SAN FRANCISCO — This may be the worst decade for the technology sector since the invention of the transistor in 1947 launched this smaller-faster-cheaper industry. When the dot.com bubble burst in 2000, the tech sector experienced widespread layoffs and many Internet startups went bankrupt.
Now technology is suffering indirectly from the second bubble to burst in the new century, this one a housing crash that has precipitated the worst financial crisis since the Great Depression.
Tech firms from North America to Asia have responded with layoffs and hiring freezes. So far the pullback has been less severe than the dot.com aftermath and has mainly affected those tech sectors most sensitive to consumer spending. If policy makers can calm the larger financial crisis, forecasters expect the tech industry to emerge from the doldrums with the rest of the economy in 2010. Meanwhile, the slump is likely to drive mergers and consolidation as global competitors in this maturing industry attempt to grow through acquisition.
One sign of weakness in technology was a slump in 4th quarter semiconductor orders.

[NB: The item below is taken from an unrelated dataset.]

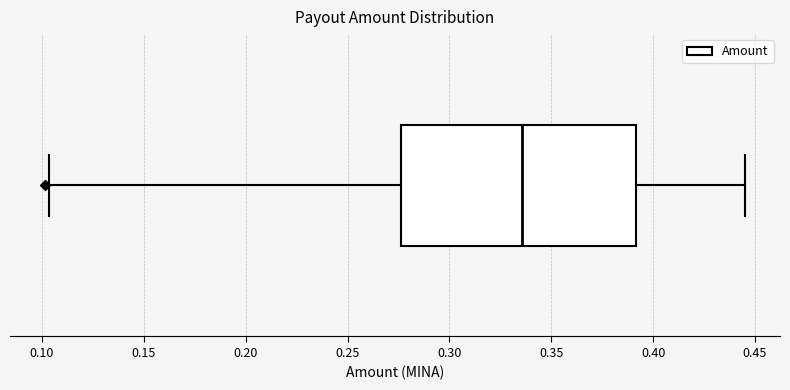

Transcribe this box plot: give where the median line is, the range the box spans, and where the two whiskers end, as read against the x-axis. The values are not printed on the chart, so give them approximately, as read against the axis.

median 0.335, box 0.275 to 0.390, whiskers 0.105 to 0.445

Chips are the foundation of electronics and year-end shipments are typically strong. But the near-collapse of the financial system in September and October seems to have altered that dynamic and stalled growth. “The current global economic turmoil is clearly having a significant impact,” as Semiconductor Industry Association president George Scalise said in a recent forecast. SIA expects worldwide chip sales to drop nearly six percent in 2009 — the first such yearly decline since orders collapsed in 2001 after the dot.com bust.

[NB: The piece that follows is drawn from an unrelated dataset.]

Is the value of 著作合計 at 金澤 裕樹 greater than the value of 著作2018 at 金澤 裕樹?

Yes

North American semiconductor firms including National Semiconductor, Lam Research and Applied Materials have already announced layoffs. Taiwan Semiconductor Manufacturing Co. recently clamped a hiring freeze on its 20,000-person work force. TSMC is one of the world’s largest contract manufacturers, making chips for consumer devices such as Apple iPods, Sony televisions and Motorola cell phones.
The financial crisis has also curbed the global appetite for computers. Industry forecasters have lowered estimates for PC shipments in 2009. Instead of the double digit increases of the last several years, they now hope for growth of around 4 percent and expect much of that to come at the low end as buyers opt for a new genre of cheap mini-laptops. Computers now seem to be valued for mobility and connectivity as opposed to some new use that could drive enthusiasm and demand.
Such trends spell trouble for tech firms worldwide, which depend on a virtuous circle of new software applications driving demand for hardware and services. The anticipated PC slowdown will add to the woes at Dell Computer in the United States, which has been languishing for some time.
Lenovo, a rising tech brand from China, has seen its profits plunge and hinted at possible job cuts. The technology slowdown threatens to worsen the recession in Japan, which has suffered a slump in exports of semiconductors to its Asian manufacturing partners. South Korean chip exporters are also experiencing shortfalls as a consequence of softening demand for PCs and consumer electronics in North America and Europe.
In contrast to the general gloom, Hewlett-Packard recently pleased investors with a stronger-than-expected fourth quarter earnings report. Over the last decade HP has grown through acquisitions. It swallowed Compaq in 2002 after a bitter board feud, but recently acquired computer services firm EDS without much dissent. Analysts credit HP’s diversification for its success.
The lesson is not lost on other tech firms seeking to bolster their fortunes in slow or no-growth times. Four years ago, Lenovo became the world’s third-largest computer vendor when it acquired IBM’s PC division. Since then it has tried to gobble up smaller PC makers but has been outmaneuvered by its Taiwanese rival, Acer. Earlier this spring Acer acquired the U.S.’s Gateway Computers and the European Packard-Bell to become the third-largest computer vendor after HP and Dell — pushing Lenovo to fourth as Toshiba rounds out the top five in global PC market share.
In the semiconductor arena, South Korea’s Samsung made a hostile bid in September for SanDisk, a U.S. manufacturer of the flash memory storage used in music players, digital cameras and cell phones. Samsung withdrew the offer in October as SanDisk shares plunged amid the financial crisis. Samsung’s raid resembles Microsoft’s grab for Yahoo.
So long as the shares of small tech firms remain depressed, the larger companies will see them as bargains. Expect consolidation in the mature trunk of the tech industry as newer offshoots such as green energy and social networking struggle to grow in a hostile clime.